─── Material provided

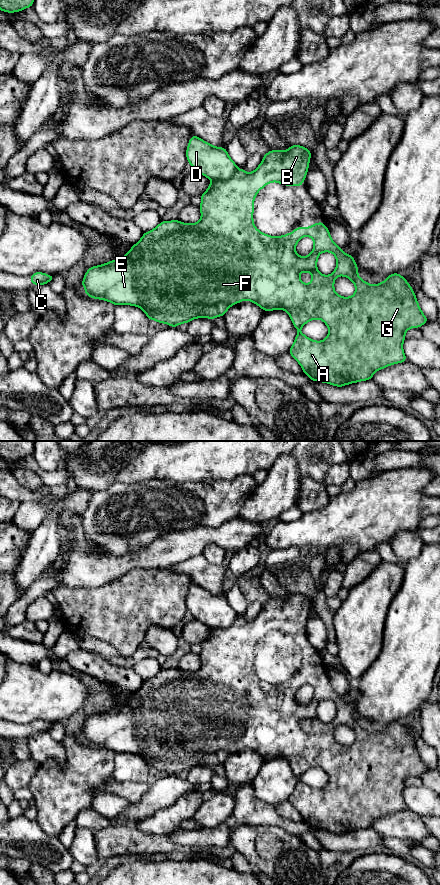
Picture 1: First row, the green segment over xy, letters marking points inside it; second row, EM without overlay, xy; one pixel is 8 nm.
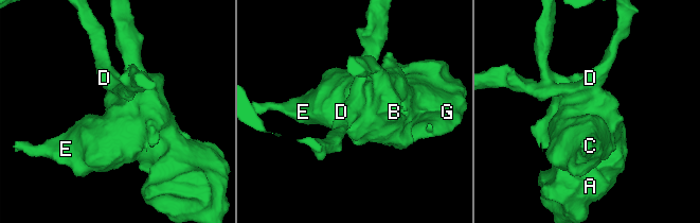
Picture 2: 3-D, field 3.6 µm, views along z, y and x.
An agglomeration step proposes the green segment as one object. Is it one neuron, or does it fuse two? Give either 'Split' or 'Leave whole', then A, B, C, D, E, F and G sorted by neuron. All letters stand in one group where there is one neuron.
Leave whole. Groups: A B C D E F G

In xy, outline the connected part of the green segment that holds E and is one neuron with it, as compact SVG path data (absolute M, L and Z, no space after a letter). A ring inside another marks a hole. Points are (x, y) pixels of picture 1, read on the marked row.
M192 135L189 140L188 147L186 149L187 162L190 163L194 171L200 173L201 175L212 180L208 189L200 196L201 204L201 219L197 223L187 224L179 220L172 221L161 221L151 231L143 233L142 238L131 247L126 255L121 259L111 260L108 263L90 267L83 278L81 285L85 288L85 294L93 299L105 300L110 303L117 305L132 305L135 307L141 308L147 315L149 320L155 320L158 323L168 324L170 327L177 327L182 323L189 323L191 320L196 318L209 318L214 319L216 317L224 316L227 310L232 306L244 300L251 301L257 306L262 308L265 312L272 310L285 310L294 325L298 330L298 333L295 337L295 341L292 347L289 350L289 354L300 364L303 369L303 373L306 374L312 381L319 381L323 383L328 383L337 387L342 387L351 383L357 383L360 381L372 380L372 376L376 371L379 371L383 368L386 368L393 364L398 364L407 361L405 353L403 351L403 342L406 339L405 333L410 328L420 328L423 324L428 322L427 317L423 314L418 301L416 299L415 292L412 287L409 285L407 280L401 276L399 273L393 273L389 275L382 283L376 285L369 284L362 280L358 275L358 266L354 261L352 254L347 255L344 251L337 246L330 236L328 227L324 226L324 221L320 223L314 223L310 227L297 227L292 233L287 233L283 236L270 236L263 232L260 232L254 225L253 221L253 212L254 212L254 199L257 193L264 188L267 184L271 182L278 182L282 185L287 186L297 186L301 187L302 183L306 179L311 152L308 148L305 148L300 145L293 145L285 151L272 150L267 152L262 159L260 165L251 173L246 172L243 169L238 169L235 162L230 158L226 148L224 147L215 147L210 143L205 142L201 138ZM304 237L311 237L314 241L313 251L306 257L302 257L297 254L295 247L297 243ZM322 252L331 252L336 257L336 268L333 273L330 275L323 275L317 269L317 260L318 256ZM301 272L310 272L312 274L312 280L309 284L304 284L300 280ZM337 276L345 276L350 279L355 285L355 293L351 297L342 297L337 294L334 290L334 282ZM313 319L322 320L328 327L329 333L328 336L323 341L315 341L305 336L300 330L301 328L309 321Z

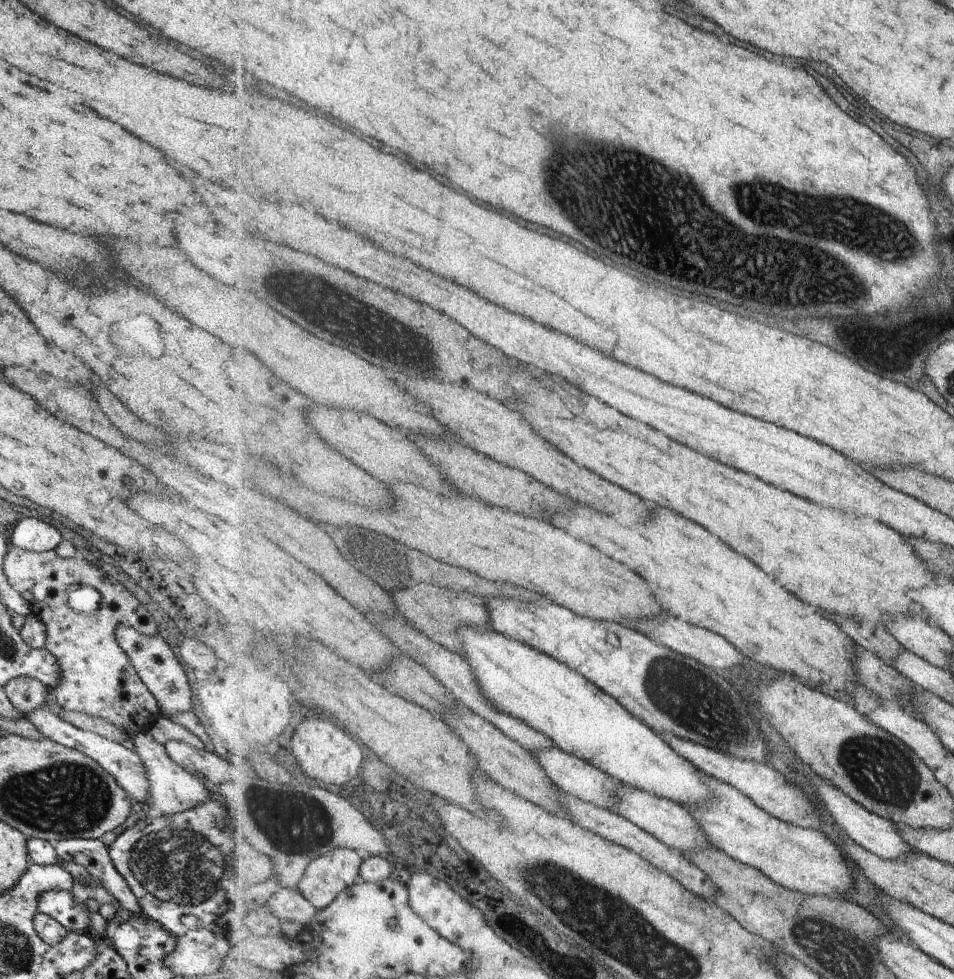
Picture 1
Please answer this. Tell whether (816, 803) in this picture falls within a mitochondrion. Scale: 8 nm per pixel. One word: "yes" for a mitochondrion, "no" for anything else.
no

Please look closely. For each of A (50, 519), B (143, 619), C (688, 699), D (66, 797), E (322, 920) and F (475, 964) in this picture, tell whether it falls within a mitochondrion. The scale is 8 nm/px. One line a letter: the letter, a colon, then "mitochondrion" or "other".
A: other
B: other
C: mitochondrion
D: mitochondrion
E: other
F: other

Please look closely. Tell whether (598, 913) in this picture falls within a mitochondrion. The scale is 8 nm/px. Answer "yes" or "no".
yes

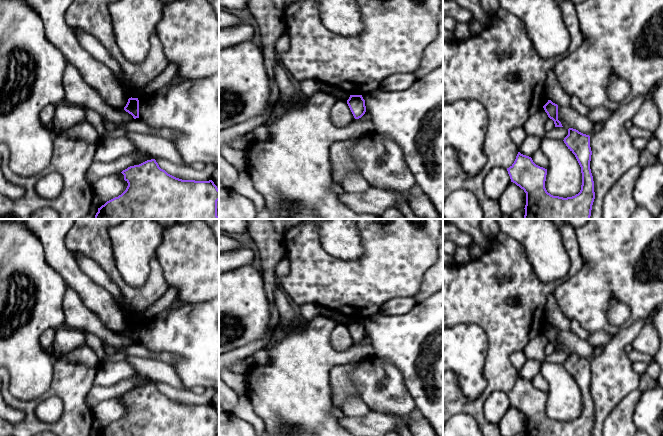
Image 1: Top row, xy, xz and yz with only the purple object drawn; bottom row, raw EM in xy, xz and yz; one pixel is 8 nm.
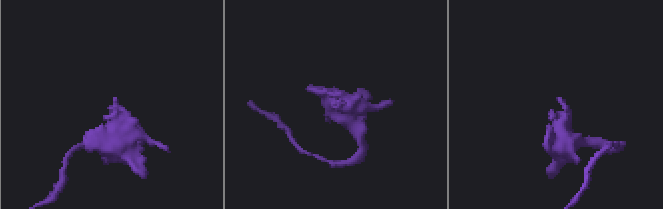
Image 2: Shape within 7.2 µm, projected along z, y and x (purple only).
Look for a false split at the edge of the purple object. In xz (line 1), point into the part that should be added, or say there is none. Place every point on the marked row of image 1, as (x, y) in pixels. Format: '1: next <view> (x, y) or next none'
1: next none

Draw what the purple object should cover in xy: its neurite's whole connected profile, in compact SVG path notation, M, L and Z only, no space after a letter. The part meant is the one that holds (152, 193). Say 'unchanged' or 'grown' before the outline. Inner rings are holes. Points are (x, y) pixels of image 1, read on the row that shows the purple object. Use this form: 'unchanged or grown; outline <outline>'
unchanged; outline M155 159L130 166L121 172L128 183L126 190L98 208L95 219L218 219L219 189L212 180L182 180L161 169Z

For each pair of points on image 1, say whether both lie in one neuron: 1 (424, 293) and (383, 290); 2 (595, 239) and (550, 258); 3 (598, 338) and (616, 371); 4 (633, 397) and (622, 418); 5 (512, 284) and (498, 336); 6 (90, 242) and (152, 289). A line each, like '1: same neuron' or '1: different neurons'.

──────
─── Material provided

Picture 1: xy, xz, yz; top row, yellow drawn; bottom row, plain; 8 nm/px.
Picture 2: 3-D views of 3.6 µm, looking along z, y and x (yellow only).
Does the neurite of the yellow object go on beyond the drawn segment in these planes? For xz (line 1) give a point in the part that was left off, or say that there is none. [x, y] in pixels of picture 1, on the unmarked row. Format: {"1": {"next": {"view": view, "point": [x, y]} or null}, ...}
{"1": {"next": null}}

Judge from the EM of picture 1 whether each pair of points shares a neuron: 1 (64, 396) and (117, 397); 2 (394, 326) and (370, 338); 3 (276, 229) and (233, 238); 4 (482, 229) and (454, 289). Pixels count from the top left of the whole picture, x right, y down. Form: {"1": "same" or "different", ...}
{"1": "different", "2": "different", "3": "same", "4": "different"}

──────

▸ **Your assignment**: Could you return exactly the lines above from the line with "Draw what the" to the line with "For each pair", both included, and nothing else?

▸ **Completed task**:
Draw what the purple object should cover in xy: its neurite's whole connected profile, in compact SVG path notation, M, L and Z only, no space after a letter. The part meant is the one that holds (152, 193). Say 'unchanged' or 'grown' before the outline. Inner rings are holes. Points are (x, y) pixels of image 1, read on the row that shows the purple object. Use this form: 'unchanged or grown; outline <outline>'
unchanged; outline M155 159L130 166L121 172L128 183L126 190L98 208L95 219L218 219L219 189L212 180L182 180L161 169Z

For each pair of points on image 1, say whether both lie in one neuron: 1 (424, 293) and (383, 290); 2 (595, 239) and (550, 258); 3 (598, 338) and (616, 371); 4 (633, 397) and (622, 418); 5 (512, 284) and (498, 336); 6 (90, 242) and (152, 289). A line each, like '1: same neuron' or '1: different neurons'.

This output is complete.